* SOURCE DATA *
=======

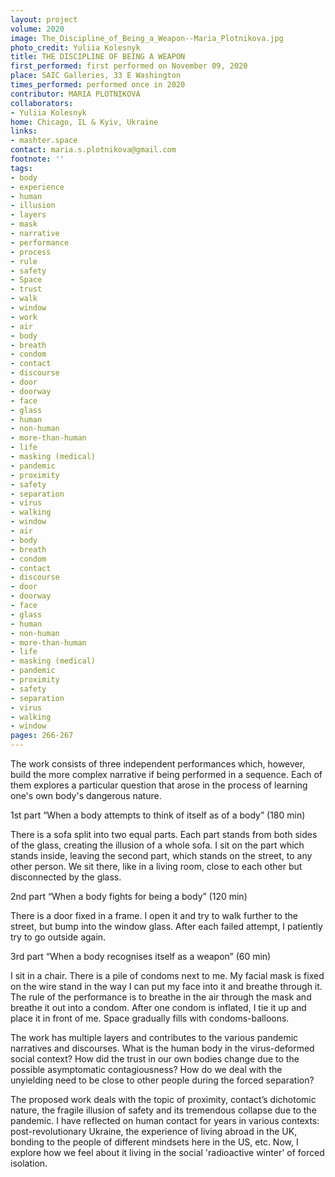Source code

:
 ```yaml
---
layout: project
volume: 2020
image: The_Discipline_of_Being_a_Weapon--Maria_Plotnikova.jpg
photo_credit: Yuliia Kolesnyk
title: THE DISCIPLINE OF BEING A WEAPON
first_performed: first performed on November 09, 2020
place: SAIC Galleries, 33 E Washington
times_performed: performed once in 2020
contributor: MARIA PLOTNIKOVA
collaborators:
- Yuliia Kolesnyk
home: Chicago, IL & Kyiv, Ukraine
links:
- mashter.space
contact: maria.s.plotnikova@gmail.com
footnote: ''
tags:
- body
- experience
- human
- illusion
- layers
- mask
- narrative
- performance
- process
- rule
- safety
- Space
- trust
- walk
- window
- work
- air
- body
- breath
- condom
- contact
- discourse
- door
- doorway
- face
- glass
- human
- non-human
- more-than-human
- life
- masking (medical)
- pandemic
- proximity
- safety
- separation
- virus
- walking
- window
- air
- body
- breath
- condom
- contact
- discourse
- door
- doorway
- face
- glass
- human
- non-human
- more-than-human
- life
- masking (medical)
- pandemic
- proximity
- safety
- separation
- virus
- walking
- window
pages: 266-267
---
```


The work consists of three independent performances which, however, build the more complex narrative if being performed in a sequence. Each of them explores a particular question that arose in the process of learning one's own body's dangerous nature. 

1st part “When a body attempts to think of itself as of a body” (180 min)

There is a sofa split into two equal parts. Each part stands from both sides of the glass, creating the illusion of a whole sofa. I sit on the part which stands inside, leaving the second part, which stands on the street, to any other person. We sit there, like in a living room, close to each other but disconnected by the glass.

2nd part “When a body fights for being a body” (120 min)

There is a door fixed in a frame. I open it and try to walk further to the street, but bump into the window glass. After each failed attempt, I patiently try to go outside again. 

3rd part “When a body recognises itself as a weapon” (60 min)

I sit in a chair. There is a pile of condoms next to me. My facial mask is fixed on the wire stand in the way I can put my face into it and breathe through it. The rule of the performance is to breathe in the air through the mask and breathe it out into a condom. After one condom is inflated, I tie it up and place it in front of me. Space gradually fills with condoms-balloons.

The work has multiple layers and contributes to the various pandemic narratives and discourses. What is the human body in the virus-deformed social context? How did the trust in our own bodies change due to the possible asymptomatic contagiousness? How do we deal with the unyielding need to be close to other people during the forced separation?

The proposed work deals with the topic of proximity, contact’s dichotomic nature, the fragile illusion of safety and its tremendous collapse due to the pandemic. I have reflected on human contact for years in various contexts: post-revolutionary Ukraine, the experience of living abroad in the UK, bonding to the people of different mindsets here in the US, etc. Now, I explore how we feel about it living in the social 'radioactive winter' of forced isolation.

=======

* EXERCISE DESCRIPTION *
Take the stretch of lines above from the one containing "There is a door" through the one containing "a body recognises" and repeat it exactly, adding no other line.

* SOLUTION TO THIS EXERCISE *
There is a door fixed in a frame. I open it and try to walk further to the street, but bump into the window glass. After each failed attempt, I patiently try to go outside again. 

3rd part “When a body recognises itself as a weapon” (60 min)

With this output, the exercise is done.